Michael miró fijamente los atemorizados ojos de Hefets, que correteaban de un lado a otro de la habitación.

—Entonces ¿qué es lo que tengo que hacer? —preguntó finalmente, y aplastó la colilla con el tacón de las botas camperas que calzaba.

—Usted debe comportarse como si no entendiera nada de todo este asunto, como si Meyujas, al que, entretanto, se ha dejado en libertad, fuera sospechoso; tiene que dar a entender que ustedes lo van a tratar con comprensión, como a alguien que estuviera muy enfermo. Y así no deben sorprenderse si vuelve a trabajar en el rodaje de su película, incluso tendrían que anunciar que ha vuelto a retomar el rodaje de Ido y Einam.

—¿Dónde? ¿Dónde lo anunciamos? —se asustó Hefets.

—En ningún programa en especial —le advirtió Michael—, debe usted mantener una actitud natural. En la reunión matinal, cuando hablen del orden del día, aproveche para decir algo vago acerca de que Meyujas es sospechoso, que se encuentra en libertad bajo fianza, o algo así, y que para no hacerle las cosas todavía más difíciles, ha decidido que puede seguir con el rodaje. ¿Entendido?
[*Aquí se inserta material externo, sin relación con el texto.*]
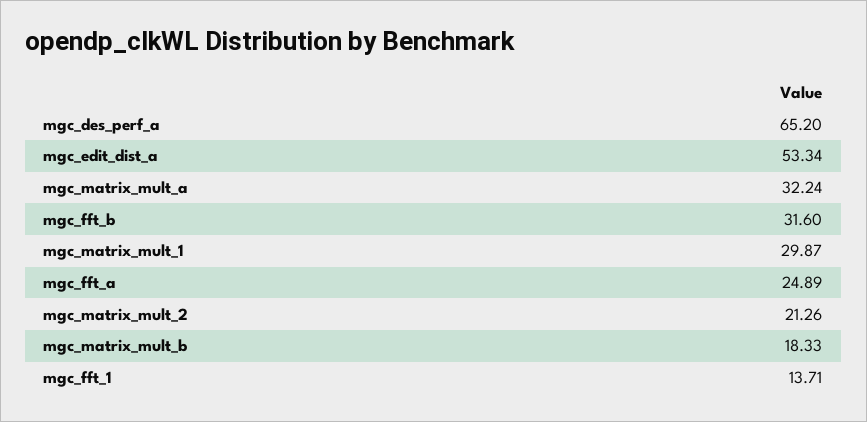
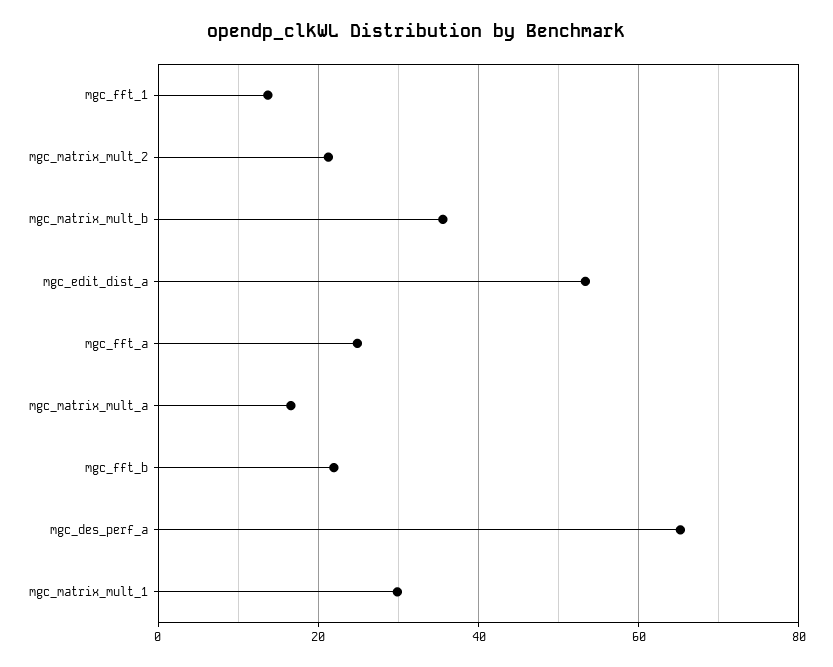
mgc_matrix_mult_a: 32.24 -> 16
mgc_fft_b: 31.6 -> 22
mgc_matrix_mult_b: 18.33 -> 36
—Entendido —dijo Hefets—, espero poder hacerlo bien a pesar de que no entiendo muy claramente el propósito… —y miró a Michael, que mantenía un rostro inexpresivo—. Aunque hay que dar gracias a Dios —se apresuró a añadir—, no sabe usted el peso que me ha quitado de encima al decirme que Beni no es sospechoso —y, después de suspirar, se puso muy tenso, miró a Michael y preguntó—: ¿Por qué no podemos anunciar que ha aparecido sano y salvo y que no es sospechoso de asesinato? —y cuando Michael se levantó en silencio y se fue hacia la puerta, indicándole que lo siguiera, Hefets se detuvo en seco y exclamó con voz temblorosa—: Pues si no ha sido Beni Meyujas, ¿quién lo ha hecho?, ¿quién es el asesino?